Start of EXCERPTED TEXT
# A Well Conditioned Estimator of Large Covariance Matrices

In [2]:
import matplotlib.pyplot as plt
import numpy as np

from covShrinkage.linear import IdentityShrinkage, LinearShrinkage

In [3]:
n_vals = np.array([200, 160, 100, 80, 50, 40, 32, 25, 20, 16, 10, 8, 5, 4])
p_vals = np.array([4, 5, 8, 10, 16, 20, 25, 32, 40, 50, 80, 100, 160, 200])

In [4]:
def create_covariance(p: int) -> np.ndarray:
    """Create a covariance matrix with decaying eigenvalues."""
    lambdas = np.random.lognormal(mean=1, sigma=0.5, size=p)
    return np.diag(lambdas)

def create_data(n: int, p: int, sigma: np.ndarray) -> np.ndarray:
    """Create data from a multivariate normal distribution with given covariance."""
    return np.random.multivariate_normal(mean=np.zeros(p), cov=sigma, size=n)

In [5]:
np.random.seed(42)

n, p = 200, 4

trials = np.zeros((2000, 1))
End of EXCERPTED TEXT
Start of DATA FOR ANALYSIS
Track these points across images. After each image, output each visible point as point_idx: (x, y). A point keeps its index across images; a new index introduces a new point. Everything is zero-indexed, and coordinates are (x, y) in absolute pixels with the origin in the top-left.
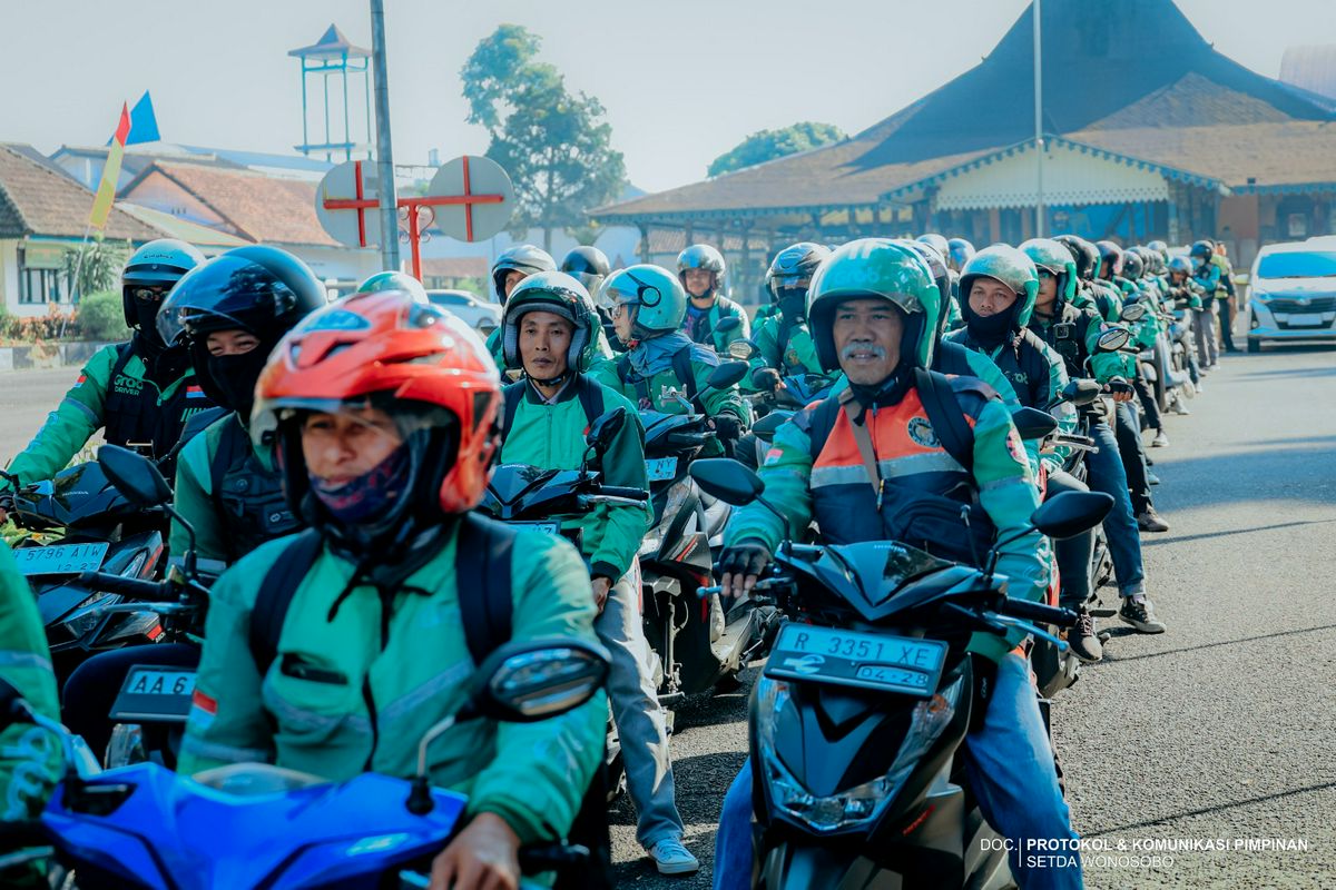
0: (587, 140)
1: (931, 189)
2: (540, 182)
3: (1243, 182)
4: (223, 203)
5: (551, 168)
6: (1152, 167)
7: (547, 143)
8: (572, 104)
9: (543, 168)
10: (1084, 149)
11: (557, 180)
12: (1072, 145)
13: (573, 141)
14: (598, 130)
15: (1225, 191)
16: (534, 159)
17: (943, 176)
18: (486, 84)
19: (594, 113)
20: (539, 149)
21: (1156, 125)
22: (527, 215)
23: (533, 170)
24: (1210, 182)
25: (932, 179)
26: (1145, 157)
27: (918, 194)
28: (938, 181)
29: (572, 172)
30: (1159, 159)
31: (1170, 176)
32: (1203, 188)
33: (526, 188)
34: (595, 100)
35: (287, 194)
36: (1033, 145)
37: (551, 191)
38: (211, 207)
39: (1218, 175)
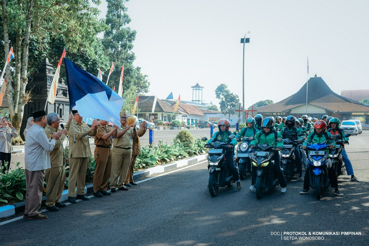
0: (236, 101)
1: (290, 110)
2: (229, 107)
3: (337, 111)
4: (184, 108)
5: (230, 105)
6: (323, 109)
7: (230, 101)
8: (234, 96)
9: (229, 105)
10: (313, 106)
11: (231, 107)
12: (311, 105)
13: (234, 102)
14: (238, 100)
15: (334, 112)
16: (228, 103)
17: (292, 109)
18: (219, 92)
19: (237, 97)
20: (229, 102)
21: (323, 102)
22: (227, 112)
23: (228, 105)
24: (332, 111)
25: (290, 109)
26: (322, 107)
27: (288, 111)
28: (291, 109)
29: (234, 106)
30: (324, 107)
31: (326, 110)
32: (331, 112)
33: (227, 108)
34: (237, 95)
35: (193, 107)
36: (306, 105)
37: (230, 108)
38: (183, 109)
39: (333, 110)
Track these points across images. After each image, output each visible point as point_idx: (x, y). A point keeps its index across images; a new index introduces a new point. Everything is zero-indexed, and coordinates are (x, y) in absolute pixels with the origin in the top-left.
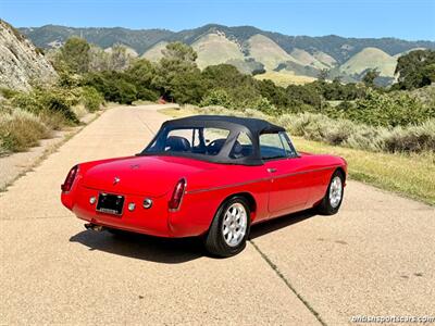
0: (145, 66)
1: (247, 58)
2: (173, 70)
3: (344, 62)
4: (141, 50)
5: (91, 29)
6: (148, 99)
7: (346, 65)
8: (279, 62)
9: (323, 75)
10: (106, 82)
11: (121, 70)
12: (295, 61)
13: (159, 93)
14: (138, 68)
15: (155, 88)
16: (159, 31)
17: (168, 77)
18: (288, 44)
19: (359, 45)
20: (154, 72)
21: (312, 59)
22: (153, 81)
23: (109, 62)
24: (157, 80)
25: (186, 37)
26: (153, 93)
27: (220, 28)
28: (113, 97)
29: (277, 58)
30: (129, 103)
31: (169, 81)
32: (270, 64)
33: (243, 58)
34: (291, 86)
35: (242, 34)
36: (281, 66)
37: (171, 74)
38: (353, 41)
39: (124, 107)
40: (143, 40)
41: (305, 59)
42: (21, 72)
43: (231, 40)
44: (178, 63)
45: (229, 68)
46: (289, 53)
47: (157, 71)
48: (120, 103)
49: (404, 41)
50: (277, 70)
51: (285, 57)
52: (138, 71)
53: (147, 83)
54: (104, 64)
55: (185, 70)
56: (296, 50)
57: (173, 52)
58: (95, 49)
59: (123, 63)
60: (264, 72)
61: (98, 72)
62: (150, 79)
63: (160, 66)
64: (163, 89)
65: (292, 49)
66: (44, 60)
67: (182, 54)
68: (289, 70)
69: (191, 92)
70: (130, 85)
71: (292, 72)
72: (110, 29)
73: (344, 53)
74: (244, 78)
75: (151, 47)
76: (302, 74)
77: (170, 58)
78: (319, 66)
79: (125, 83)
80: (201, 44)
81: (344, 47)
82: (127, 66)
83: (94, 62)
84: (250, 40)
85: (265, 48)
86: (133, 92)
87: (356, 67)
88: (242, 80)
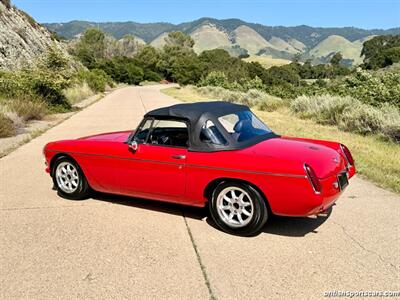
0: (151, 52)
1: (234, 45)
2: (174, 55)
3: (313, 47)
4: (148, 40)
5: (108, 23)
6: (153, 80)
7: (315, 50)
8: (260, 48)
9: (296, 58)
10: (117, 66)
11: (131, 56)
12: (272, 47)
13: (162, 75)
14: (145, 54)
15: (159, 71)
16: (162, 24)
17: (170, 61)
18: (267, 33)
19: (325, 33)
20: (158, 57)
21: (286, 45)
22: (158, 65)
23: (121, 49)
24: (161, 64)
25: (185, 29)
26: (158, 75)
27: (212, 21)
28: (123, 78)
29: (258, 45)
30: (137, 84)
31: (171, 64)
32: (252, 50)
33: (231, 45)
35: (229, 25)
36: (262, 52)
37: (172, 58)
38: (321, 30)
39: (133, 88)
40: (149, 32)
41: (281, 45)
43: (221, 30)
44: (178, 49)
45: (221, 52)
46: (267, 40)
47: (161, 56)
48: (130, 83)
49: (361, 30)
50: (259, 54)
51: (265, 44)
52: (145, 56)
53: (152, 67)
54: (117, 51)
55: (184, 54)
56: (274, 38)
57: (174, 40)
58: (109, 38)
59: (132, 49)
60: (248, 56)
61: (111, 58)
62: (155, 63)
63: (164, 52)
64: (166, 71)
65: (270, 37)
67: (182, 41)
68: (268, 54)
69: (189, 73)
70: (137, 68)
71: (271, 56)
73: (313, 40)
74: (235, 61)
75: (156, 37)
76: (278, 57)
77: (172, 45)
78: (292, 51)
79: (133, 66)
80: (197, 34)
81: (313, 35)
82: (135, 53)
83: (109, 49)
84: (236, 30)
85: (248, 37)
86: (140, 74)
87: (322, 52)
88: (234, 63)
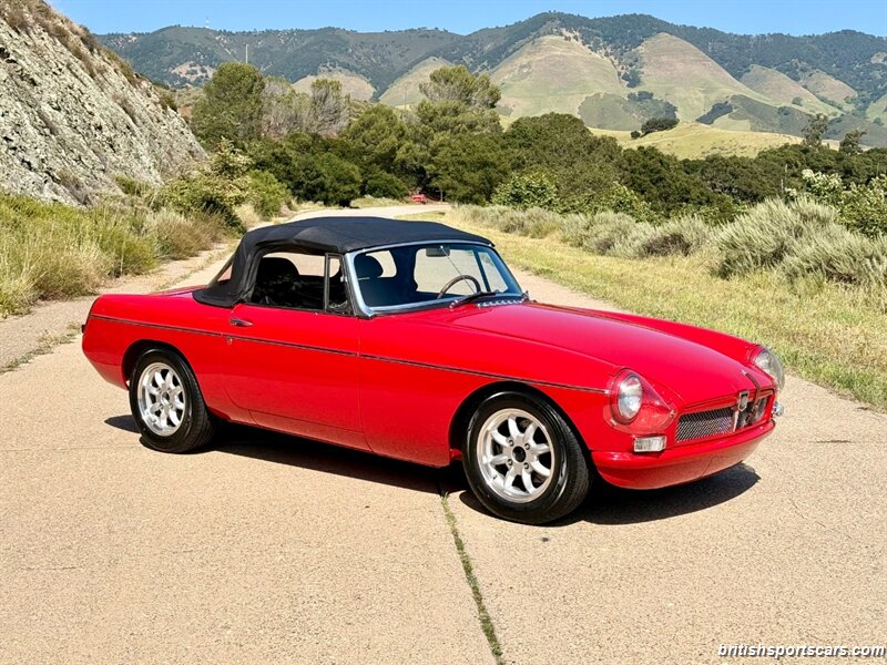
0: (382, 121)
1: (635, 91)
2: (444, 128)
3: (877, 96)
4: (382, 81)
5: (267, 34)
6: (395, 197)
7: (882, 103)
8: (714, 98)
9: (818, 128)
10: (298, 160)
11: (332, 132)
12: (751, 96)
13: (413, 180)
14: (367, 126)
15: (404, 170)
16: (424, 34)
17: (432, 144)
18: (735, 54)
20: (402, 135)
21: (795, 89)
22: (400, 155)
23: (305, 114)
24: (408, 152)
25: (488, 47)
26: (398, 181)
28: (312, 191)
29: (708, 90)
30: (344, 203)
31: (434, 153)
32: (690, 103)
33: (624, 91)
34: (712, 160)
36: (719, 109)
37: (439, 137)
40: (386, 56)
41: (779, 90)
42: (142, 148)
43: (594, 49)
44: (456, 112)
45: (565, 120)
46: (738, 76)
47: (409, 131)
48: (327, 202)
50: (707, 119)
51: (729, 87)
52: (367, 134)
53: (387, 161)
54: (295, 119)
55: (471, 127)
56: (756, 69)
57: (446, 89)
58: (274, 88)
59: (335, 114)
60: (673, 124)
61: (281, 138)
62: (393, 151)
63: (416, 119)
64: (422, 171)
65: (745, 68)
66: (175, 120)
67: (466, 93)
68: (738, 117)
69: (475, 177)
70: (347, 165)
71: (746, 123)
72: (312, 33)
73: (878, 75)
75: (401, 74)
76: (771, 128)
77: (439, 103)
78: (812, 106)
79: (336, 160)
80: (524, 60)
81: (877, 59)
82: (343, 123)
83: (275, 115)
84: (641, 49)
85: (680, 66)
86: (353, 181)
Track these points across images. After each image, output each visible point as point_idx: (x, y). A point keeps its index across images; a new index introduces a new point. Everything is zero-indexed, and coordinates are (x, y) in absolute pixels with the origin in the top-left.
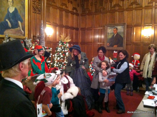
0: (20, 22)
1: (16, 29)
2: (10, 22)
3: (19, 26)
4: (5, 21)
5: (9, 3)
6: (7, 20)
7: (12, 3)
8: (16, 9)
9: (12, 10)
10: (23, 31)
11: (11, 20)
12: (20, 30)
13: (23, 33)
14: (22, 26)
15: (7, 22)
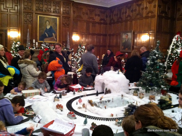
End of DATA FOR ANALYSIS
| TASKS TO CARRY OUT |
1. In the covariance estimator notebook, what value is passed to np.random.seed?
2. Write the next part of the covariance estimator notebook, starting right after its last line.

| ACTIVITY ANSWERS |
1. 42

2.
for t in range(2000):
    sigma = create_covariance(p)
    X = create_data(n, p, sigma)

    sample_cov = X.T @ X / n

    # s_star = IdentityShrinkage(assume_centered=True).fit(X).covariance
    s_star = LinearShrinkage(assume_centered=True, rho=0.5, target=np.eye(p)).fit(X).covariance

    trials[t] = (np.linalg.norm(sigma - sample_cov, 'fro')**2 - np.linalg.norm(sigma - s_star, 'fro')**2) / np.linalg.norm(sigma - sample_cov, 'fro')**2

In [6]:
np.mean(trials), np.std(trials)

(np.float64(-7.126337507673902), np.float64(6.6747971067094385))

In [7]:
import numpy as np


def cov1para(Y, k=None):
    """
    Ledoit-Wolf linear shrinkage estimator for covariance matrix.
    
    Shrinks towards one-parameter matrix:
        - all variances of the target are the same
        - all covariances of the target are zero
    
    Parameters
    ----------
    Y : ndarray of shape (N, p)
        Raw data matrix of N iid observations on p random variables
    k : int, optional
        - If None (default): demeans the data and adjusts sample size
        - If 0: no demeaning takes place
        - If 1: data is already demeaned
    
    Returns
    -------
    sigmahat : ndarray of shape (p, p)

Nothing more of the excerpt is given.